Ivar speaks to Alexandra Bergson when he is worried about being locked up in an asylum. He is telling her that most people don't understand or like him because he is different. Alexandra appreciates his differences and his connection to nature and animals.

9.

Freedom so often means that one isn't needed anywhere.


Carl Linstrum, Part 2, Chapter 4

Carl Linstrum has come from New York City to visit Alexandra Bergson in Nebraska. Alexandra insists he is lucky to be free, but Carl feels his freedom has come with a price. Both characters will ultimately realize that love and companionship between human beings is vital to having a good, meaningful life.

10.

We pay a high rent, too, though we pay differently. We grow hard and heavy here.


Alexandra Bergson, Part 2, Chapter 4

Alexandra Bergson is speaking figuratively of the type of "rent" the settlers of the plains pay as opposed to the literal and expensive rent those living in the city pay. She means there is an emotional and intellectual price to pay for living in the countryside.

11.

The property ... belongs to the men of the family, because they are held responsible, and because they do the work.


Oscar Bergson, Part 2, Chapter 10

Oscar Bergson and Lou Bergson show their true colors as they try to convince Alexandra Bergson that she doesn't have the right to do what she wants with her land because she is a woman. They claim to have done all the work over the years on the land, when in actuality Alexandra made the farm more prosperous after they had already divided the land.

12.

The heart, when it is too much alive, aches for that brown earth, and ecstasy has no fear of death.

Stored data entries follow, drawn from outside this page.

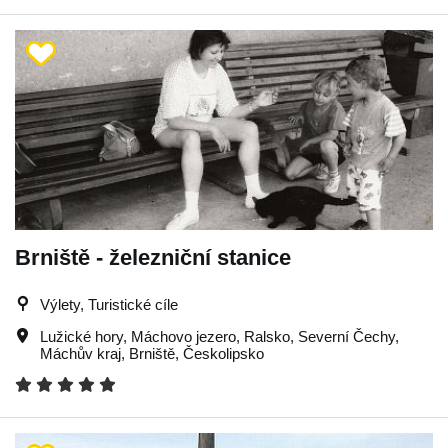
Brniště - železniční stanice
Výlety, Turistické cíle
Lužické hory
,
Máchovo jezero
,
Ralsko
,
Severní Čechy
,
Máchův kraj
,
Brniště
,
Českolipsko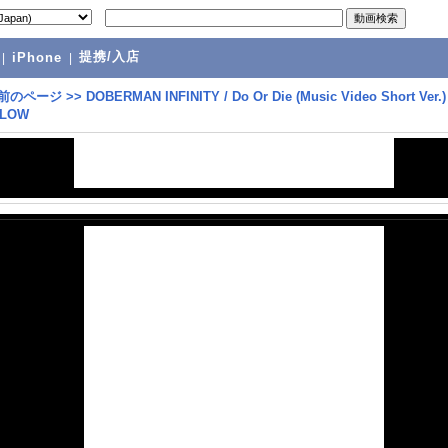
提携/入店
|
iPhone
|
前のページ
>>
DOBERMAN INFINITY / Do Or Die (Music Video Short Ver.) 
 LOW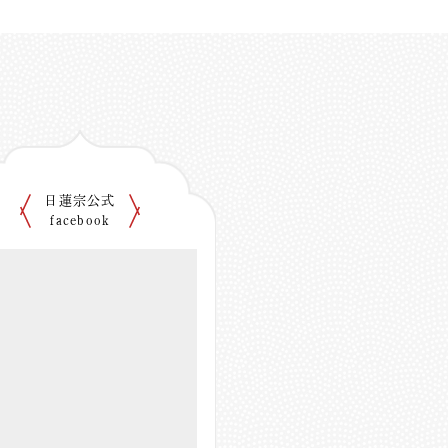
日蓮宗公式
facebook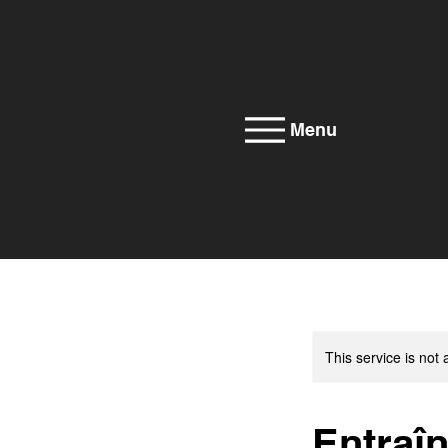
Menu
This service is not 
Entraî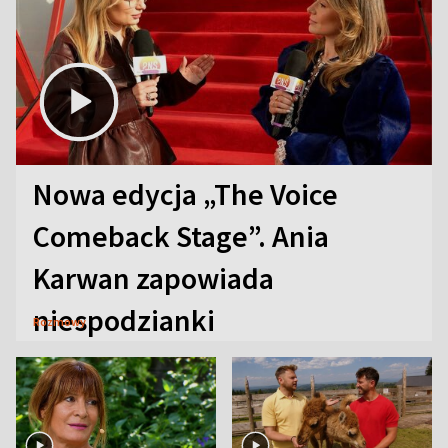
Nowa edycja „The Voice
Comeback Stage”. Ania
Karwan zapowiada
niespodzianki
Rozmowy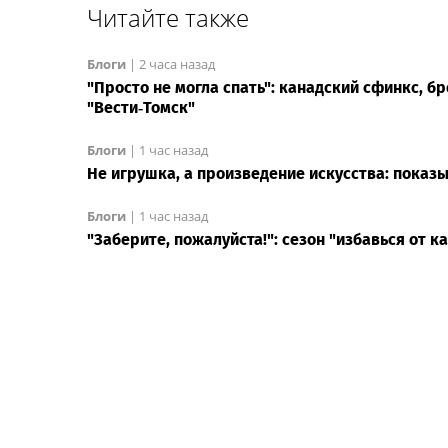
Читайте также
Блоги
|
2 часа назад
"Просто не могла спать": канадский сфинкс, 
"Вести‑Томск"
Блоги
|
1 час назад
Не игрушка, а произведение искусства: показ
Блоги
|
1 час назад
"Заберите, пожалуйста!": сезон "избавься от к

Narrator, Part 4, Chapter 6

Emil Bergson is in a heightened state of epiphany and awareness, going to see Marie Shabata. He has a revelation in the church that leaves him feeling charged, wild, and immortal.

13.

When you get so near the dead, they seem more real than the living.

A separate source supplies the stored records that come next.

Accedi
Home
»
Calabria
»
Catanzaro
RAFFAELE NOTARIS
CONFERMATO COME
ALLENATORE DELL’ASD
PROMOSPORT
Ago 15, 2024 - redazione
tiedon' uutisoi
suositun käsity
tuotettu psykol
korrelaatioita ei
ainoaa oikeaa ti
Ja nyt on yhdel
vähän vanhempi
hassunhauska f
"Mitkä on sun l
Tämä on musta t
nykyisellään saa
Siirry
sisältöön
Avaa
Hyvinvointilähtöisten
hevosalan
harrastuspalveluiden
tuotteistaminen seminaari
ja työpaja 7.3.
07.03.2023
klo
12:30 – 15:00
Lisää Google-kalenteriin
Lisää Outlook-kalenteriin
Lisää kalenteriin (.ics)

Alexandra Bergson, Part 5, Chapter 1

Alexandra Bergson is coming from sitting in the rain by Emil Bergson's grave. She is heartbroken and feels disconnected from living.

14.

The people who love [the land] and understand it are the people who own it—for a little while.


Alexandra Bergson, Part 5, Chapter 3

Alexandra Bergson talks to Carl Linstrum about who will inherit her land when she dies, and they have a moment of taking in their own impermanence. She acknowledges that the human ownership of land is a temporary thing.

15.

Remember what you once said about ... the old story writing itself over? Only it is we who write it, with the best we have.


Alexandra Bergson, Part 5, Chapter 3

Now older and wiser, Alexandra Bergson is speaking with Carl Linstrum and looking back on an old conversation they had when they were younger and had not yet learned as much about life.